Task:
Write out the whole listing below exactly, skipping each picture.

··· Task input

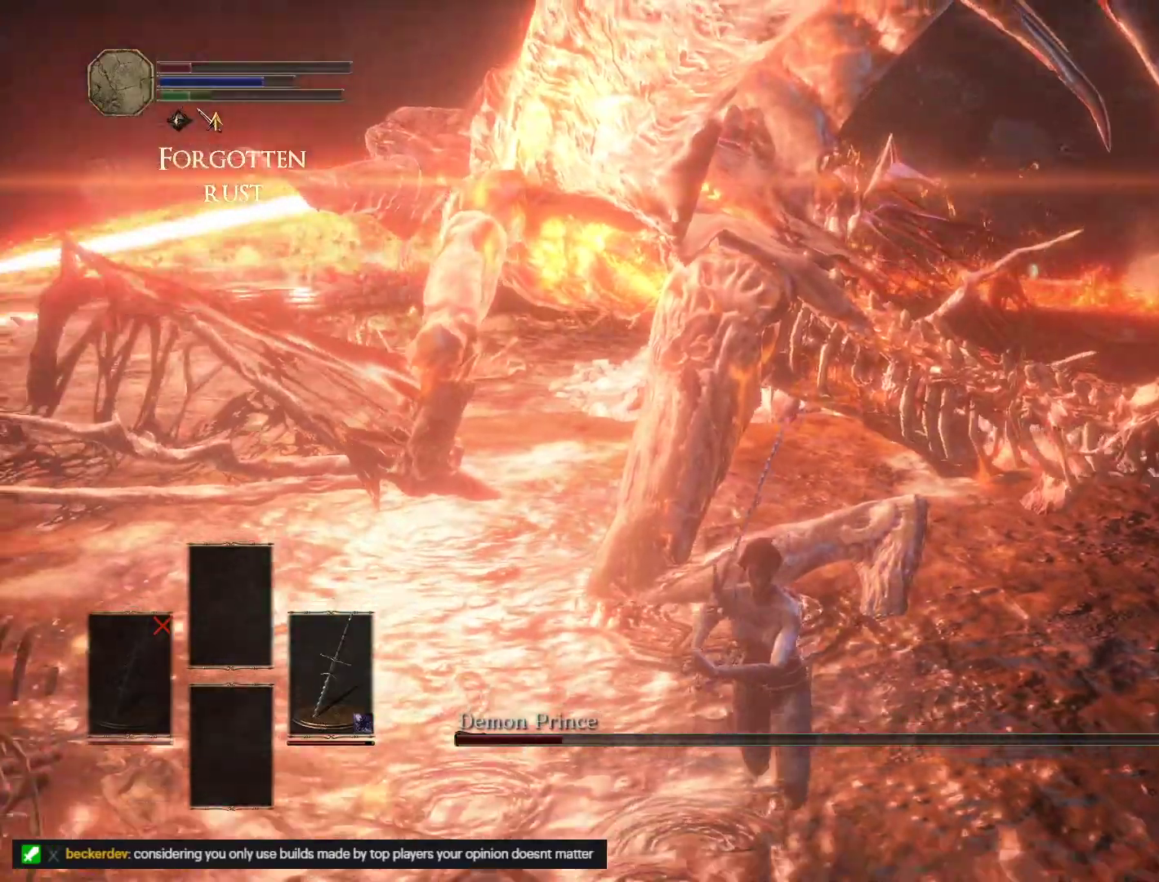
{"keys": ["s"], "mouse": [], "events": []}
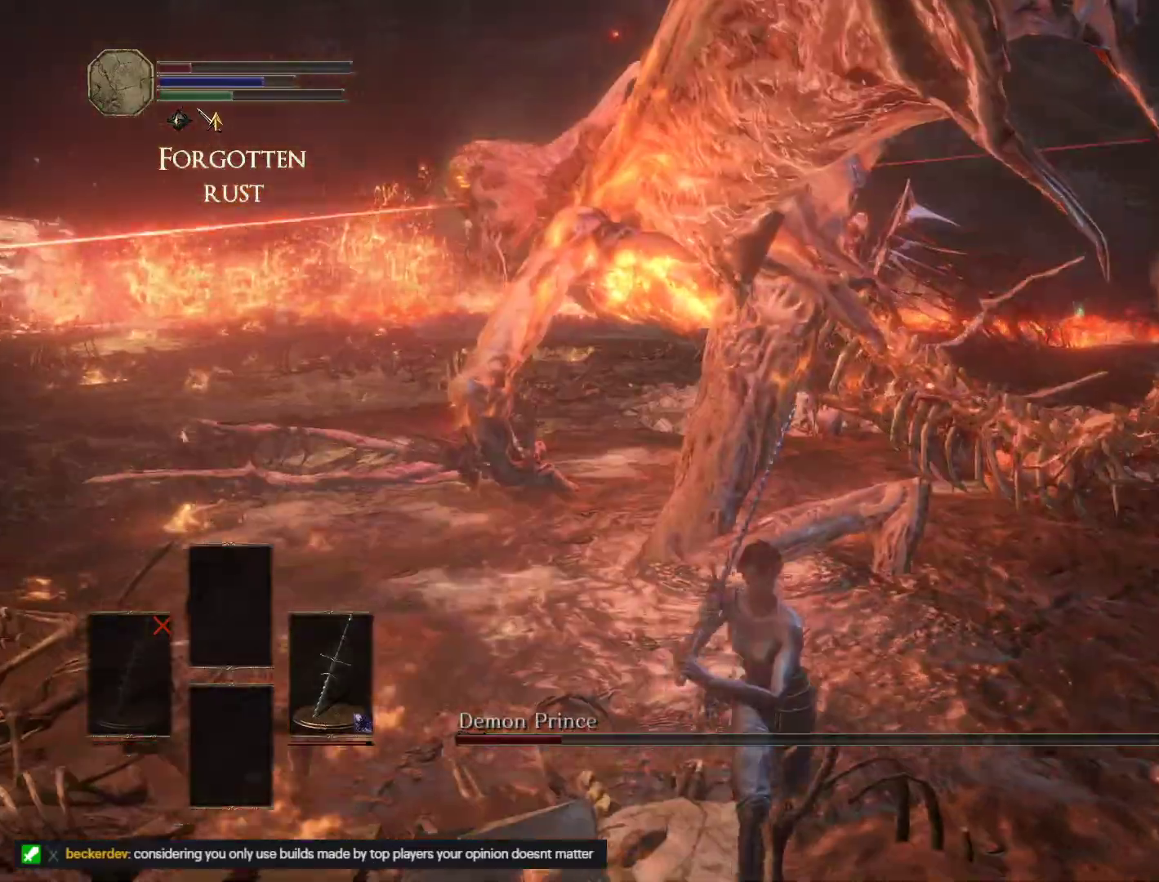
{"keys": ["s"], "mouse": [], "events": []}
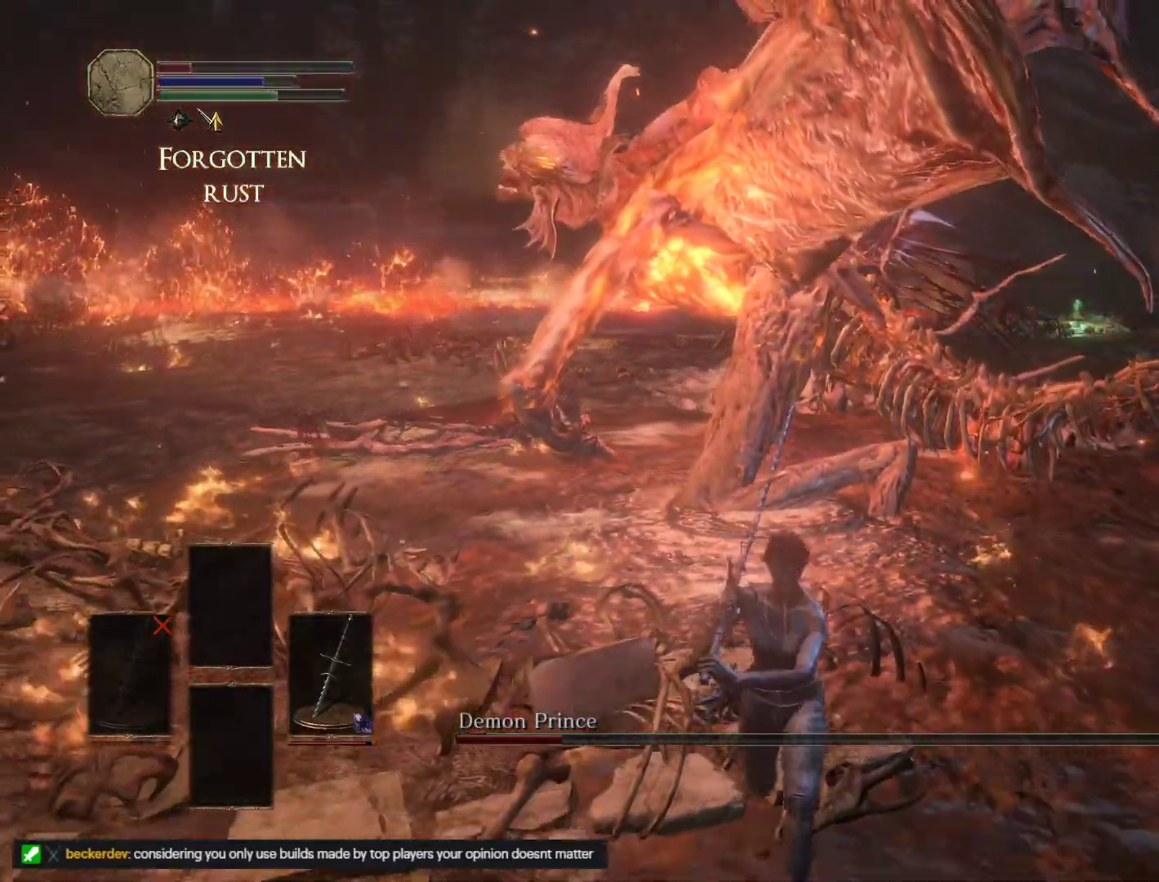
{"keys": ["d", "s"], "mouse": [], "events": [[233, "d", "down"]]}
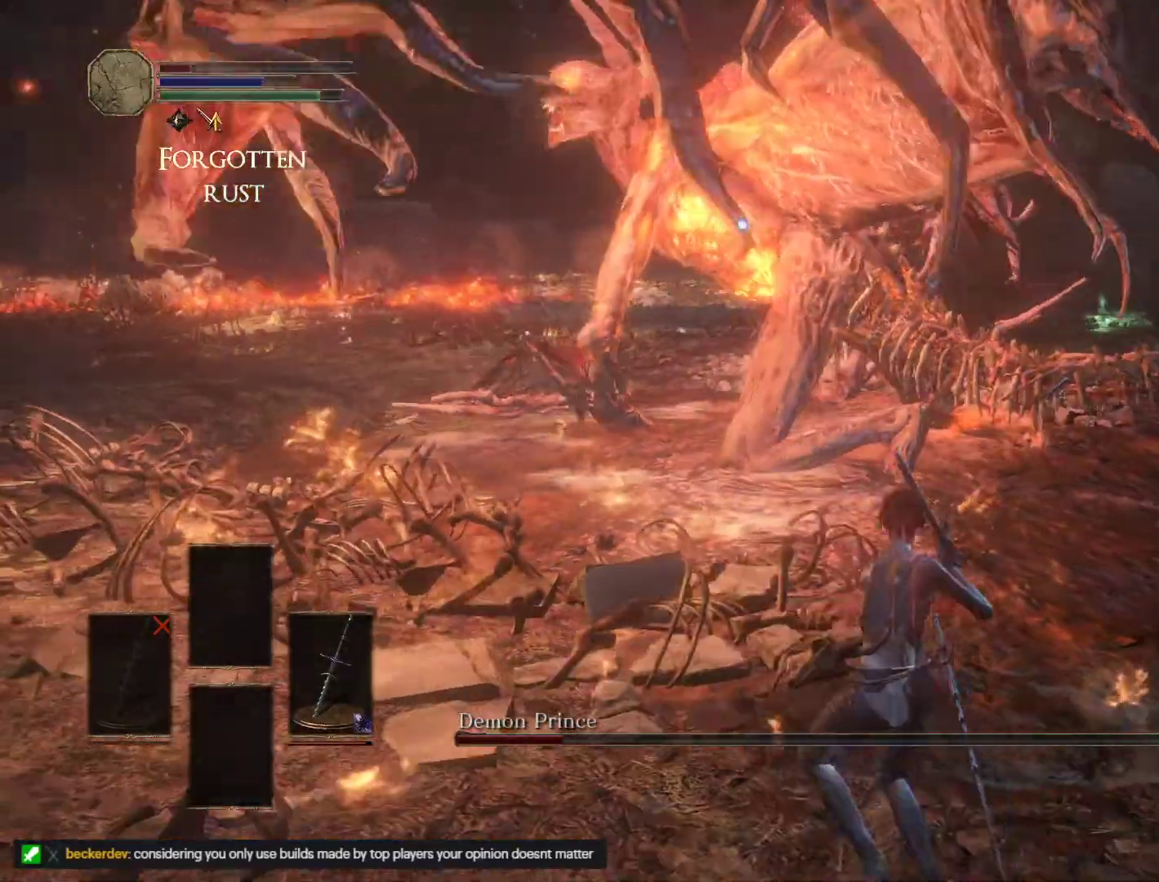
{"keys": ["d", "s"], "mouse": [], "events": [[17, "s", "up"], [133, "w", "down"], [183, "d", "up"], [283, "w", "up"], [383, "s", "down"], [483, "d", "down"]]}
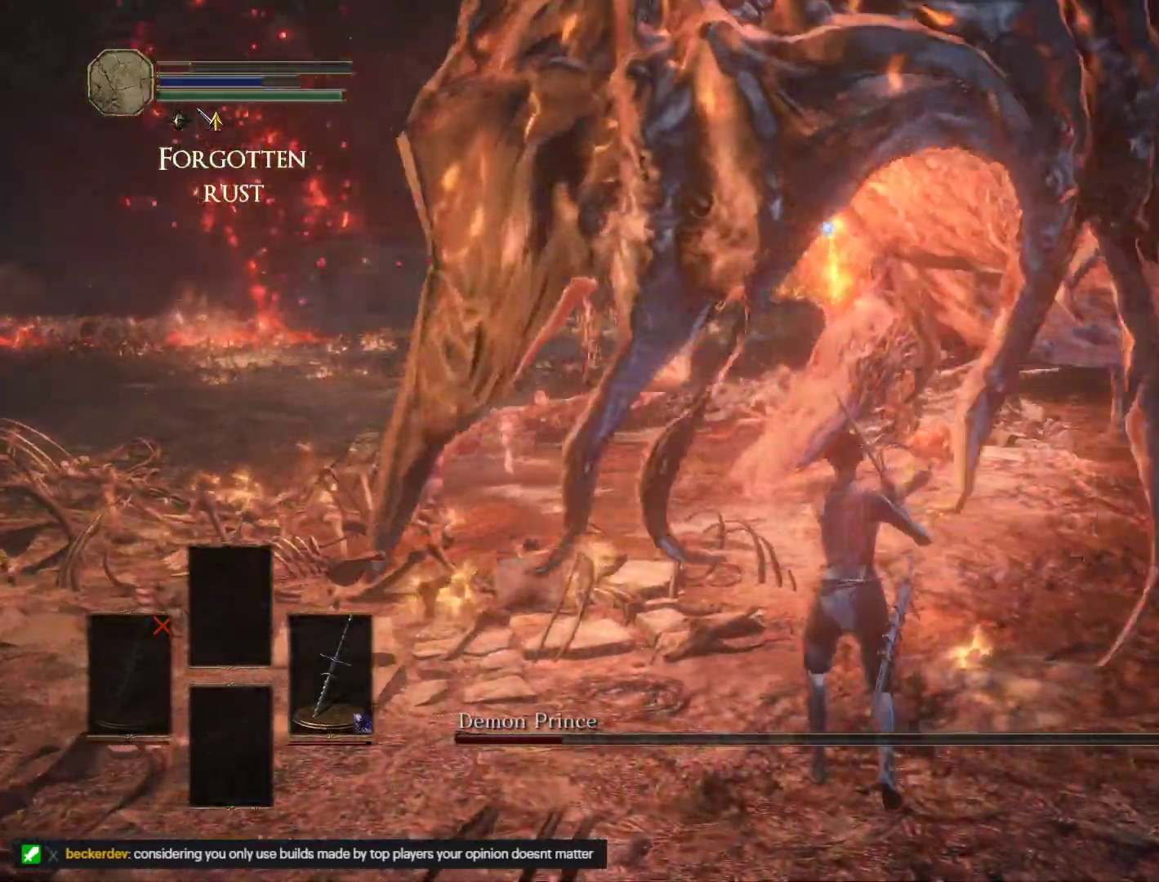
{"keys": ["s"], "mouse": [], "events": [[150, "s", "up"], [200, "s", "down"], [333, "d", "up"]]}
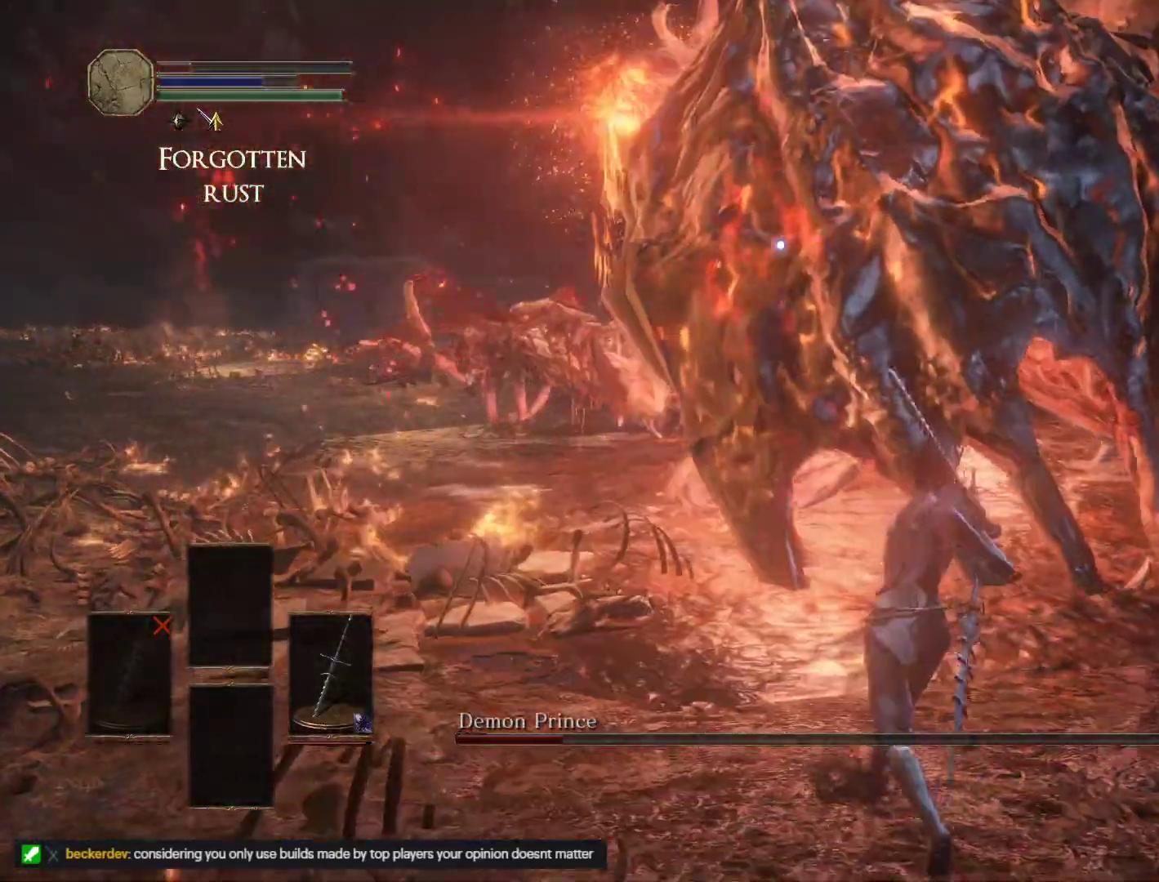
{"keys": [], "mouse": [], "events": [[67, "a", "down"], [67, "s", "up"], [167, "w", "down"], [217, "a", "up"], [317, "w", "up"]]}
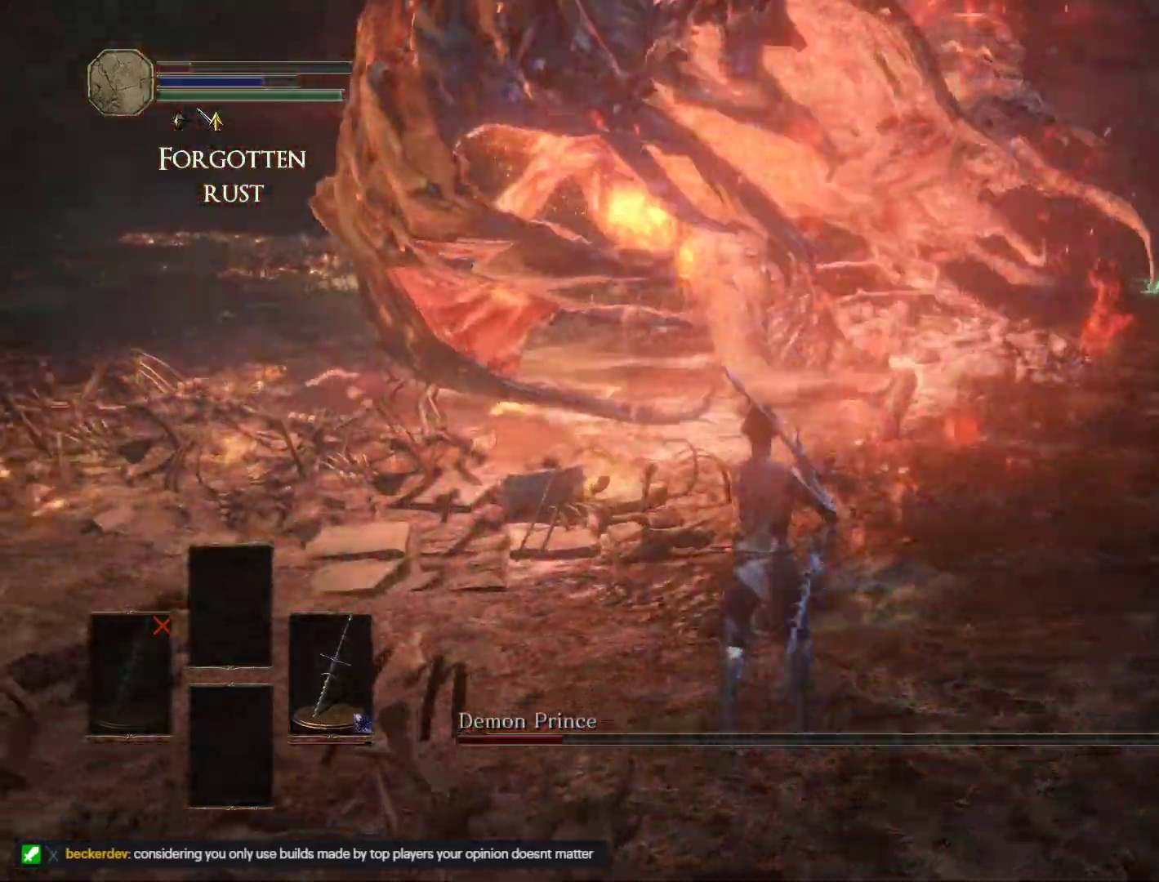
{"keys": ["d"], "mouse": [], "events": [[200, "a", "down"], [283, "s", "down"], [350, "a", "up"], [417, "d", "down"], [483, "s", "up"]]}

······

Your response:
{"keys": ["s"], "mouse": [], "events": []}
{"keys": ["s"], "mouse": [], "events": []}
{"keys": ["d", "s"], "mouse": [], "events": [[233, "d", "down"]]}
{"keys": ["d", "s"], "mouse": [], "events": [[17, "s", "up"], [133, "w", "down"], [183, "d", "up"], [283, "w", "up"], [383, "s", "down"], [483, "d", "down"]]}
{"keys": ["s"], "mouse": [], "events": [[150, "s", "up"], [200, "s", "down"], [333, "d", "up"]]}
{"keys": [], "mouse": [], "events": [[67, "a", "down"], [67, "s", "up"], [167, "w", "down"], [217, "a", "up"], [317, "w", "up"]]}
{"keys": ["d"], "mouse": [], "events": [[200, "a", "down"], [283, "s", "down"], [350, "a", "up"], [417, "d", "down"], [483, "s", "up"]]}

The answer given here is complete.